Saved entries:
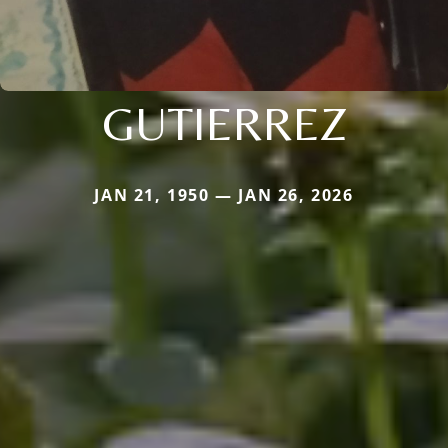
GUTIERREZ
JAN 21, 1950 — JAN 26, 2026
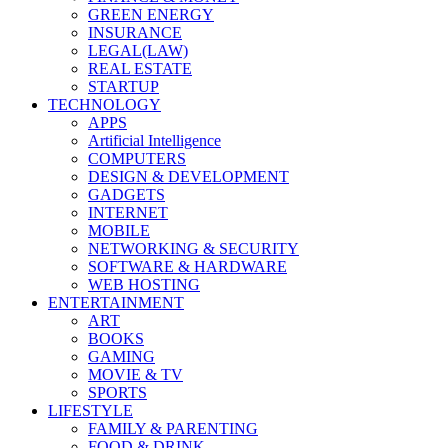
GREEN ENERGY
INSURANCE
LEGAL(LAW)
REAL ESTATE
STARTUP
TECHNOLOGY
APPS
Artificial Intelligence
COMPUTERS
DESIGN & DEVELOPMENT
GADGETS
INTERNET
MOBILE
NETWORKING & SECURITY
SOFTWARE & HARDWARE
WEB HOSTING
ENTERTAINMENT
ART
BOOKS
GAMING
MOVIE & TV
SPORTS
LIFESTYLE
FAMILY & PARENTING
FOOD & DRINK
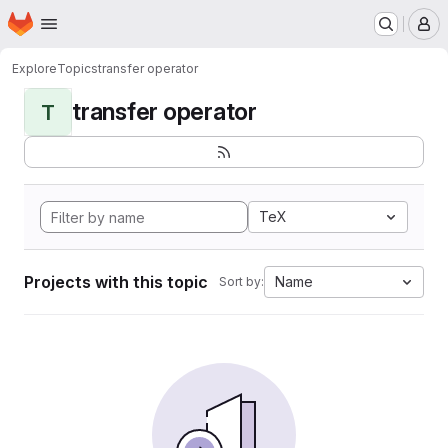
Homepage
Skip to main content
M
Explore
Topics
transfer operator
transfer operator
T
TeX
Projects with this topic
Name
Sort by:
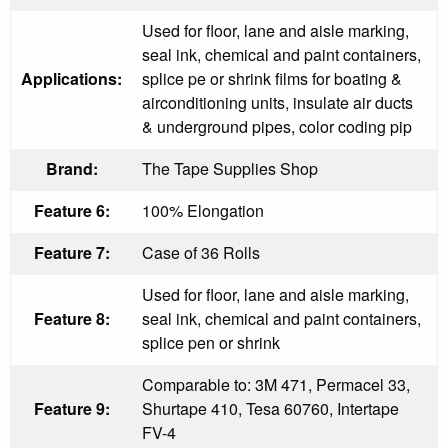
Used for floor, lane and aisle marking,
seal ink, chemical and paint containers,
Applications:
splice pe or shrink films for boating &
airconditioning units, insulate air ducts
& underground pipes, color coding pip
Brand:
The Tape Supplies Shop
Feature 6:
100% Elongation
Feature 7:
Case of 36 Rolls
Used for floor, lane and aisle marking,
Feature 8:
seal ink, chemical and paint containers,
splice pen or shrink
Comparable to: 3M 471, Permacel 33,
Feature 9:
Shurtape 410, Tesa 60760, Intertape
FV-4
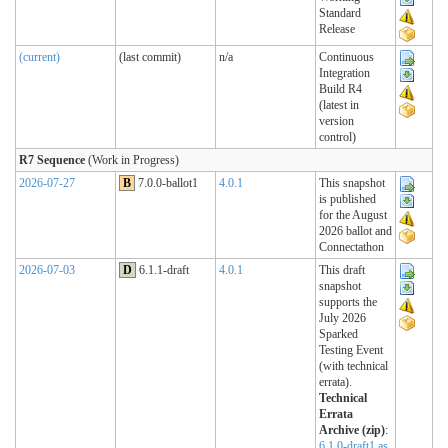
Standard
Release
(current)
(last commit)
n/a
Continuous
Integration
Build R4
(latest in
version
control)
R7 Sequence
(Work in Progress)
2026-07-27
B
7.0.0-ballot1
4.0.1
This snapshot
is published
for the August
2026 ballot and
Connectathon
2026-07-03
D
6.1.1-draft
4.0.1
This draft
snapshot
supports the
July 2026
Sparked
Testing Event
(with technical
errata).
Technical
Errata
Archive (zip)
:
6.1.0-draft1 as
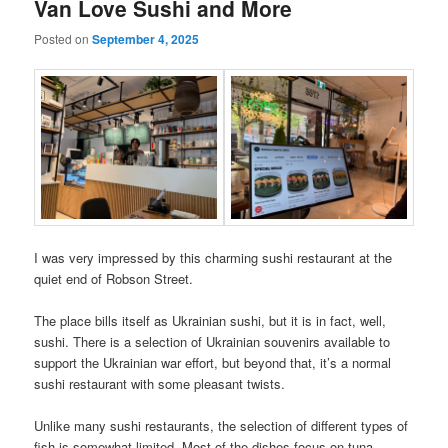
Van Love Sushi and More
Posted on
September 4, 2025
I was very impressed by this charming sushi restaurant at the
quiet end of Robson Street.
The place bills itself as Ukrainian sushi, but it is in fact, well,
sushi. There is a selection of Ukrainian souvenirs available to
support the Ukrainian war effort, but beyond that, it’s a normal
sushi restaurant with some pleasant twists.
Unlike many sushi restaurants, the selection of different types of
fish is somewhat limited. Most of the dishes focus on tuna,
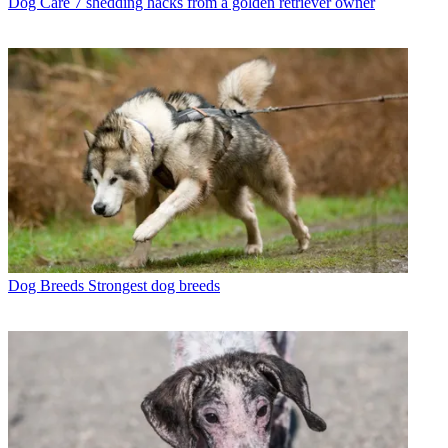
Dog Care
7 shedding hacks from a golden retriever owner
Dog Breeds
Strongest dog breeds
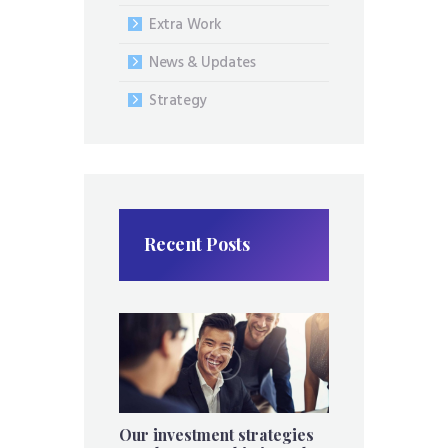
Extra Work
News & Updates
Strategy
Recent Posts
Our investment strategies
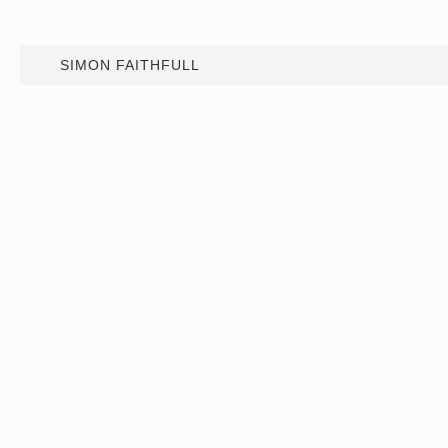
SIMON FAITHFULL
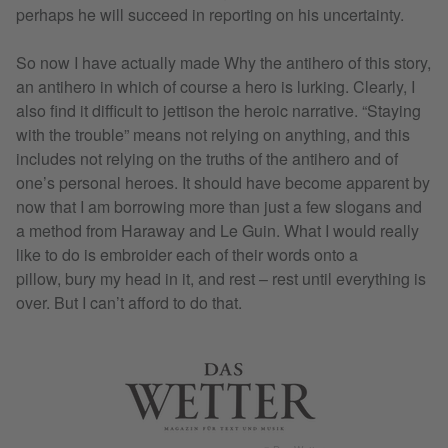
perhaps he will succeed in reporting on his uncertainty.
So now I have actually made Why the antihero of this story,
an antihero in which of course a hero is lurking. Clearly, I
also find it difficult to jettison the heroic narrative. “Staying
with the trouble” means not relying on anything, and this
includes not relying on the truths of the antihero and of
one’s personal heroes. It should have become apparent by
now that I am borrowing more than just a few slogans and
a method from Haraway and Le Guin. What I would really
like to do is embroider each of their words onto a
pillow, bury my head in it, and rest – rest until everything is
over. But I can’t afford to do that.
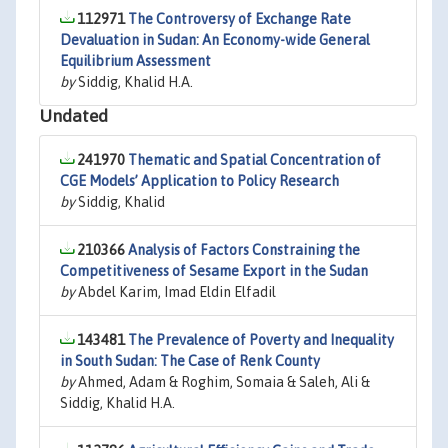
112971
The Controversy of Exchange Rate
Devaluation in Sudan: An Economy-wide General
Equilibrium Assessment
by
Siddig, Khalid H.A.
Undated
241970
Thematic and Spatial Concentration of
CGE Models’ Application to Policy Research
by
Siddig, Khalid
210366
Analysis of Factors Constraining the
Competitiveness of Sesame Export in the Sudan
by
Abdel Karim, Imad Eldin Elfadil
143481
The Prevalence of Poverty and Inequality
in South Sudan: The Case of Renk County
by
Ahmed, Adam & Roghim, Somaia & Saleh, Ali &
Siddig, Khalid H.A.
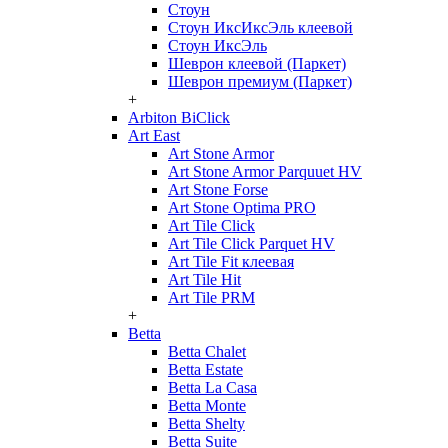
Стоун
Стоун ИксИксЭль клеевой
Стоун ИксЭль
Шеврон клеевой (Паркет)
Шеврон премиум (Паркет)
+
Arbiton BiClick
Art East
Art Stone Armor
Art Stone Armor Parquuet HV
Art Stone Forse
Art Stone Optima PRO
Art Tile Click
Art Tile Click Parquet HV
Art Tile Fit клеевая
Art Tile Hit
Art Tile PRM
+
Betta
Betta Chalet
Betta Estate
Betta La Casa
Betta Monte
Betta Shelty
Betta Suite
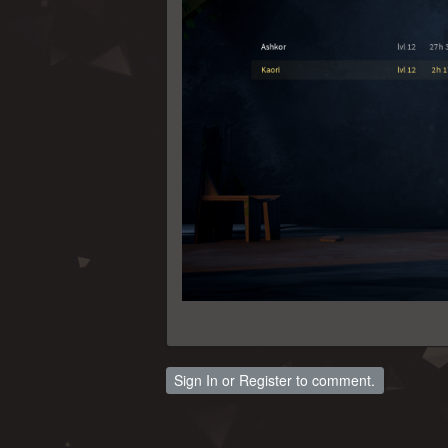
Sign In
or
Register
to comment.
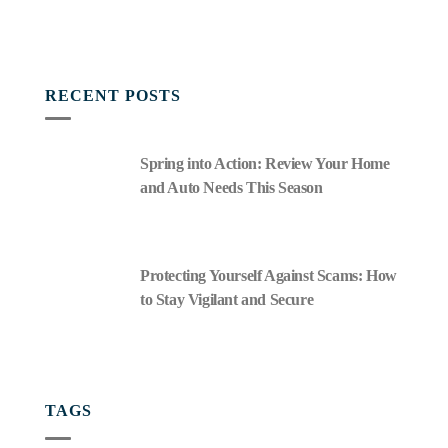
RECENT POSTS
Spring into Action: Review Your Home
and Auto Needs This Season
Protecting Yourself Against Scams: How
to Stay Vigilant and Secure
TAGS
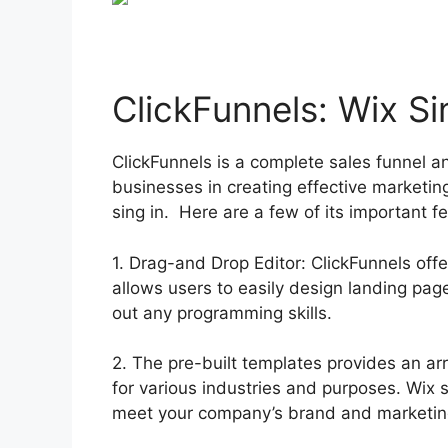
ClickFunnels: Wix Si
ClickFunnels is a complete sales funnel a
businesses in creating effective marketin
sing in. Here are a few of its important 
1. Drag-and Drop Editor: ClickFunnels offe
allows users to easily design landing pa
out any programming skills.
2. The pre-built templates provides an ar
for various industries and purposes. Wix
meet your company’s brand and marketin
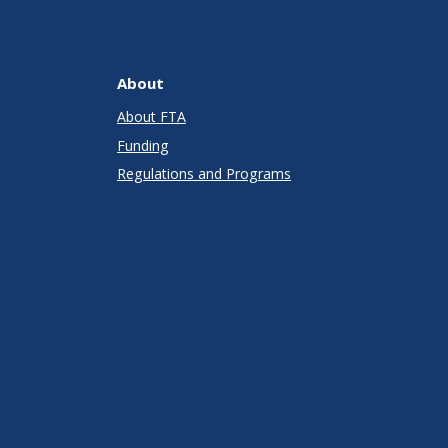
About
About FTA
Funding
Regulations and Programs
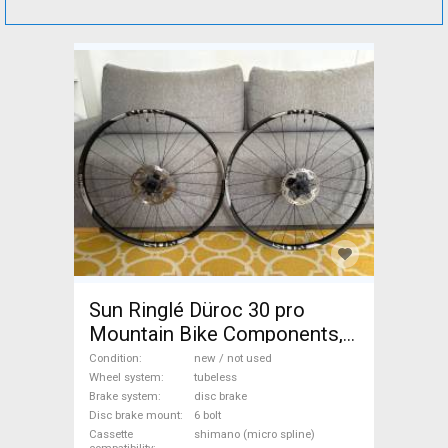
Sun Ringlé Düroc 30 pro
Mountain Bike Components,
MTB Wheels & Tyres
Condition
new / not used
tubeless new / not used For
Wheel system
tubeless
Brake system
disc brake
Sale
Disc brake mount
6 bolt
Cassette
shimano (micro spline)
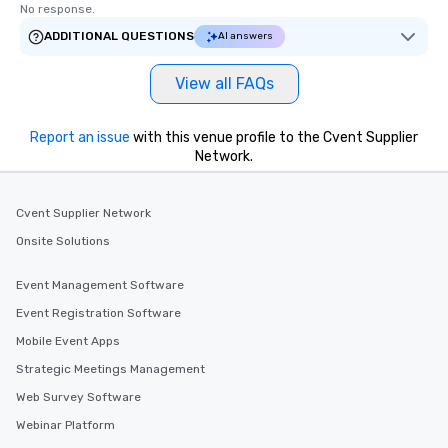
No response.
ADDITIONAL QUESTIONS
AI answers
View all FAQs
Report an issue
with this venue profile to the Cvent Supplier
Network.
Cvent Supplier Network
Onsite Solutions
Event Management Software
Event Registration Software
Mobile Event Apps
Strategic Meetings Management
Web Survey Software
Webinar Platform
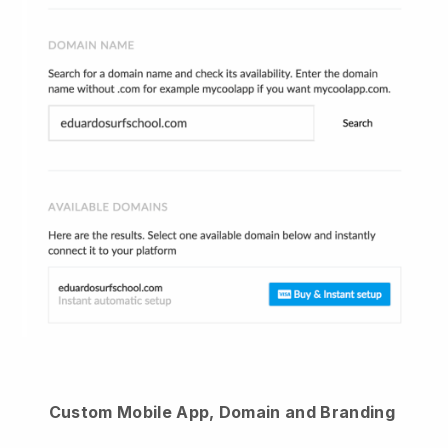
Custom Mobile App, Domain and Branding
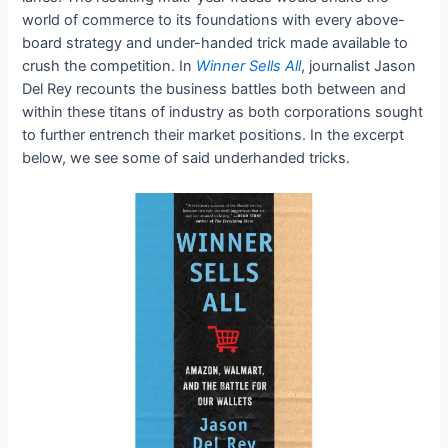
world of commerce to its foundations with every above-
board strategy and under-handed trick made available to
crush the competition. In
Winner Sells All
, journalist Jason
Del Rey recounts the business battles both between and
within these titans of industry as both corporations sought
to further entrench their market positions. In the excerpt
below, we see some of said underhanded tricks.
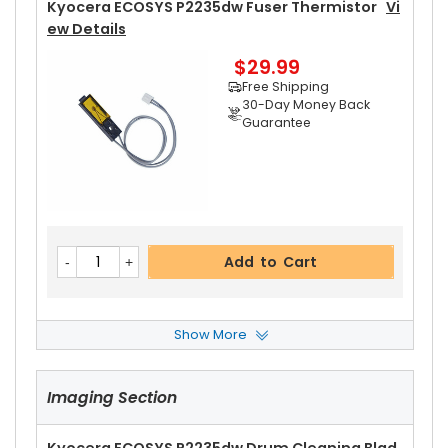
Kyocera ECOSYS P2235dw Fuser Thermistor
Vi
Ew Details
$29.99
Free Shipping
30-Day Money Back
Guarantee
Add to Cart
Show More
Kyocera ECOSYS P2235dw Left Fuser Cover
Vie
W Details
Imaging Section
$14.99
Free Shipping
30-Day Money Back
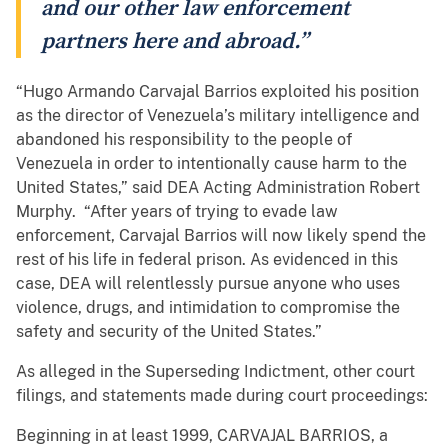
and our other law enforcement
partners here and abroad.”
“Hugo Armando Carvajal Barrios exploited his position
as the director of Venezuela’s military intelligence and
abandoned his responsibility to the people of
Venezuela in order to intentionally cause harm to the
United States,” said DEA Acting Administration Robert
Murphy. “After years of trying to evade law
enforcement, Carvajal Barrios will now likely spend the
rest of his life in federal prison. As evidenced in this
case, DEA will relentlessly pursue anyone who uses
violence, drugs, and intimidation to compromise the
safety and security of the United States.”
As alleged in the Superseding Indictment, other court
filings, and statements made during court proceedings:
Beginning in at least 1999, CARVAJAL BARRIOS, a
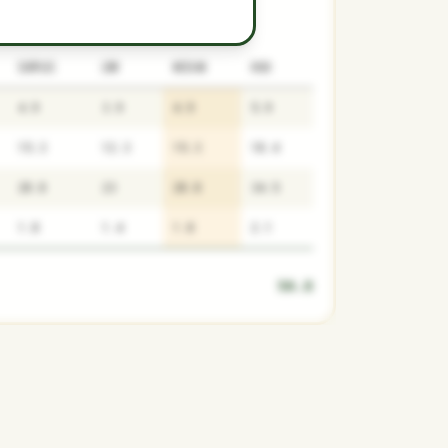
SURPLUS
LOW
MEDIAN
HIGH
4.9
3.9
4.9
5.9
15.3
12.3
15.3
18.4
28.8
23
28.8
34.5
1.8
1.4
1.8
2.1
50.8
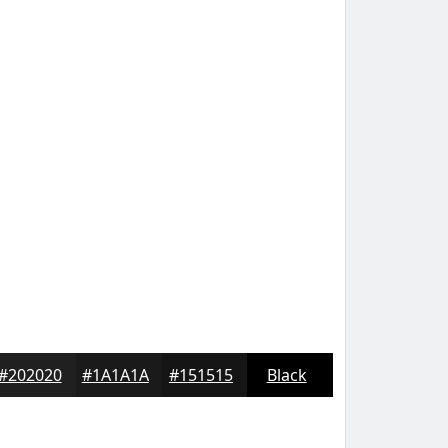
#202020
#1A1A1A
#151515
Black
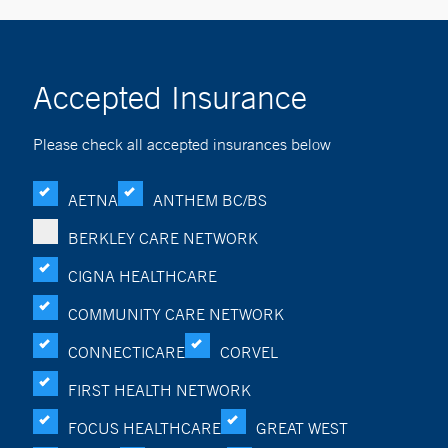
Accepted Insurance
Please check all accepted insurances below
AETNA
ANTHEM BC/BS
BERKLEY CARE NETWORK
CIGNA HEALTHCARE
COMMUNITY CARE NETWORK
CONNECTICARE
CORVEL
FIRST HEALTH NETWORK
FOCUS HEALTHCARE
GREAT WEST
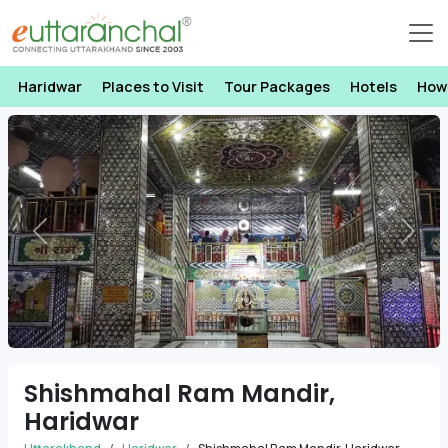
Haridwar
Places to Visit
Tour Packages
Hotels
How
Previous
Next
Shishmahal Ram Mandir,
Haridwar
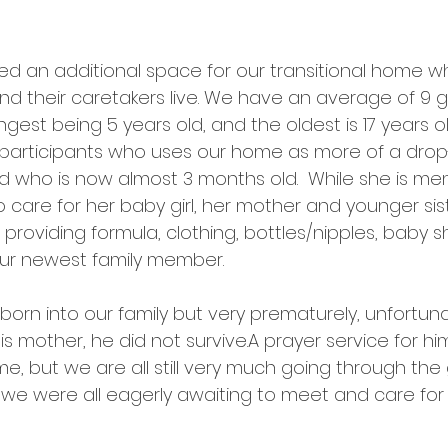
ted an additional space for our transitional home w
d their caretakers live. We have an average of 9 girl
est being 5 years old, and the oldest is 17 years old
participants who uses our home as more of a drop-
ld who is now almost 3 months old.  While she is men
o care for her baby girl, her mother and younger sist
is providing formula, clothing, bottles/nipples, baby
ur newest family member. 
rn into our family but very prematurely, unfortunate
is mother, he did not survive.A prayer service for hi
me, but we are all still very much going through the 
 we were all eagerly awaiting to meet and care for a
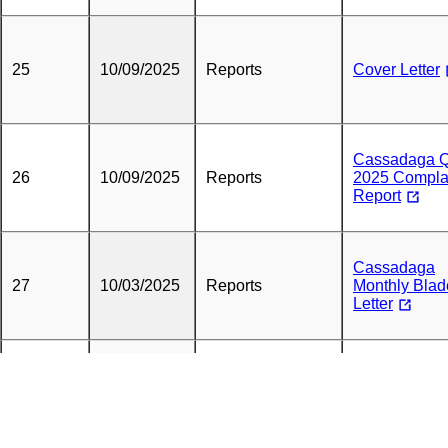
25
10/09/2025
Reports
Cover Letter
Cassadaga 
26
10/09/2025
Reports
2025 Compla
Report
Cassadaga
27
10/03/2025
Reports
Monthly Blad
Letter
28
09/12/2025
Reports
Cover Letter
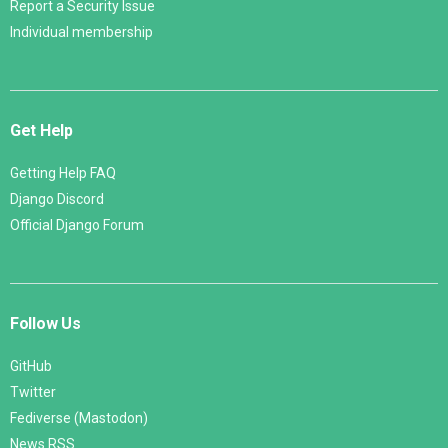
Report a Security Issue
Individual membership
Get Help
Getting Help FAQ
Django Discord
Official Django Forum
Follow Us
GitHub
Twitter
Fediverse (Mastodon)
News RSS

TASK DIRECTIONS: Pull out each line above that contains the word "mother", and copy those lines unchanged.

RESPONSE:
o care for her baby girl, her mother and younger sist
is mother, he did not survive.A prayer service for hi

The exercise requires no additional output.